Kyohei Koyama; Kosuke Hashimoto; Chioko Nagao; Kenji Mizuguchi

doi:10.3389/fbinf.2023.1274599

Attention network for predicting T-cell receptor-peptide binding can associate attention with interpretable protein structural properties

Front Bioinform. 2023 Dec 18:3:1274599. doi: 10.3389/fbinf.2023.1274599. eCollection 2023.

Authors

Kyohei Koyama^{1

2

3}, Kosuke Hashimoto¹, Chioko Nagao¹, Kenji Mizuguchi^{1

2

3}

Affiliations

¹ Laboratory for Computational Biology, Institute for Protein Research, Osaka University, Osaka, Japan.
² National Institutes of Biomedical Innovation, Health and Nutrition, Osaka, Japan.
³ Graduate School of Frontier Biosciences, Osaka University, Osaka, Japan.

Abstract

Understanding how a T-cell receptor (TCR) recognizes its specific ligand peptide is crucial for gaining an insight into biological functions and disease mechanisms. Despite its importance, experimentally determining TCR-peptide-major histocompatibility complex (TCR-pMHC) interactions is expensive and time-consuming. To address this challenge, computational methods have been proposed, but they are typically evaluated by internal retrospective validation only, and few researchers have incorporated and tested an attention layer from language models into structural information.
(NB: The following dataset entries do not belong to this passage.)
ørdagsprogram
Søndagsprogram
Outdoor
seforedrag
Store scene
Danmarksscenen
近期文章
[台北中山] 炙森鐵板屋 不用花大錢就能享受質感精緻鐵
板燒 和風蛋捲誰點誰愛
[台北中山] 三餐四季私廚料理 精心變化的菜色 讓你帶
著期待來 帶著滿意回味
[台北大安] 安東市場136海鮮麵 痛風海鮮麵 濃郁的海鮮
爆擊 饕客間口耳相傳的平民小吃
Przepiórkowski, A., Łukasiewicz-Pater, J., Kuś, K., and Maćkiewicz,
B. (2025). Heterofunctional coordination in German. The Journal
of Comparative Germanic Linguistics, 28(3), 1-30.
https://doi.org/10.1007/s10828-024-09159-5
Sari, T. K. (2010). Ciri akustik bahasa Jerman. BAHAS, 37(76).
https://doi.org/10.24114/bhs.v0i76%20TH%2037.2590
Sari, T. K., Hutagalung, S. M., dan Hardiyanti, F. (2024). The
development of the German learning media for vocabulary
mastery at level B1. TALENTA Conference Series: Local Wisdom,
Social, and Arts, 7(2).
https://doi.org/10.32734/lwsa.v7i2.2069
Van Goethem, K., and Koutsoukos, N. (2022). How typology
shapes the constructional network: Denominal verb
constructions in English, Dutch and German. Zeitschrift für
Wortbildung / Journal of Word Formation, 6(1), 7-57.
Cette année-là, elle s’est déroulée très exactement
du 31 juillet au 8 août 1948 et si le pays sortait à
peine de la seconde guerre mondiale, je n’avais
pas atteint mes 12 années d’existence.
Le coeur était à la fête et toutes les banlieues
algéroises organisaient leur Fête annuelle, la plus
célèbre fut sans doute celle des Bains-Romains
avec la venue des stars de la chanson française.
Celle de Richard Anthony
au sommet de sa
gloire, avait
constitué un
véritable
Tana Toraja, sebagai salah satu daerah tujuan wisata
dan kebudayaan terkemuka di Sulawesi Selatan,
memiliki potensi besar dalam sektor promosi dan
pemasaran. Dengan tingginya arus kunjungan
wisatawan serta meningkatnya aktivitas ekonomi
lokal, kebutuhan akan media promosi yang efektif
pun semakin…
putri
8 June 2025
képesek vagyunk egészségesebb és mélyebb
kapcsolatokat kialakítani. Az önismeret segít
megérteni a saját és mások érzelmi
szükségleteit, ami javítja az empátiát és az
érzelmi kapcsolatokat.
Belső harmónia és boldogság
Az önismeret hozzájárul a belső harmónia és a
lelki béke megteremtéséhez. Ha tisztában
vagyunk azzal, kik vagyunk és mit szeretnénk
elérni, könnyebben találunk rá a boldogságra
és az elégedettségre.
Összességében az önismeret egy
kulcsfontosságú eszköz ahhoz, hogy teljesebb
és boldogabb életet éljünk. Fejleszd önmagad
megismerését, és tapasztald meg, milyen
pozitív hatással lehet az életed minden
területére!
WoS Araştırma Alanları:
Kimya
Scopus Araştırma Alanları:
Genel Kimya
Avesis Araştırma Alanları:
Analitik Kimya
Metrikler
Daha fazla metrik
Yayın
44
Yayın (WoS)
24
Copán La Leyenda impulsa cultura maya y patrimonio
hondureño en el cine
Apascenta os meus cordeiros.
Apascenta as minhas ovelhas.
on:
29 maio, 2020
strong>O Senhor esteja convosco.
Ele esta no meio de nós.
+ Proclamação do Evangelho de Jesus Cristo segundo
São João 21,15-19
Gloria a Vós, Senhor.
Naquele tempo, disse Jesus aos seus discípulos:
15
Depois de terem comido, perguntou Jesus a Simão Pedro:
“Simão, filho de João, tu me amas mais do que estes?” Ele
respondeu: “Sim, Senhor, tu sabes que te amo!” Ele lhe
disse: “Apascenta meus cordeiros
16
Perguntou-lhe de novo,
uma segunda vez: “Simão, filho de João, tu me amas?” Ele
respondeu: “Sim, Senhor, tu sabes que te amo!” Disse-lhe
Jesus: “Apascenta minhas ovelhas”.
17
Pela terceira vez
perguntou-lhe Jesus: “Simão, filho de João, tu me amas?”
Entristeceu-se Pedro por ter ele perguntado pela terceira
Therefore, in this study, we developed a machine learning model based on a modified version of Transformer, a source-target attention neural network, to predict the TCR-pMHC interaction solely from the amino acid sequences of the TCR complementarity-determining region (CDR) 3 and the peptide. This model achieved competitive performance on a benchmark dataset of the TCR-pMHC interaction, as well as on a truly new external dataset. Additionally, by analyzing the results of binding predictions, we associated the neural network weights with protein structural properties. By classifying the residues into large- and small-attention groups, we identified statistically significant properties associated with the largely attended residues such as hydrogen bonds within CDR3. The dataset that we created and the ability of our model to provide an interpretable prediction of TCR-peptide binding should increase our knowledge about molecular recognition and pave the way for designing new therapeutics.

Keywords: T-cell receptor; attention networks; binding prediction; hydrogen bonds; peptide; protein structure; transformer.

Grants and funding

The author(s) declare financial support was received for the research, authorship, and/or publication of this article. This research was supported in part by Japan Society for the Promotion of Science. Grant Number: 22H03687.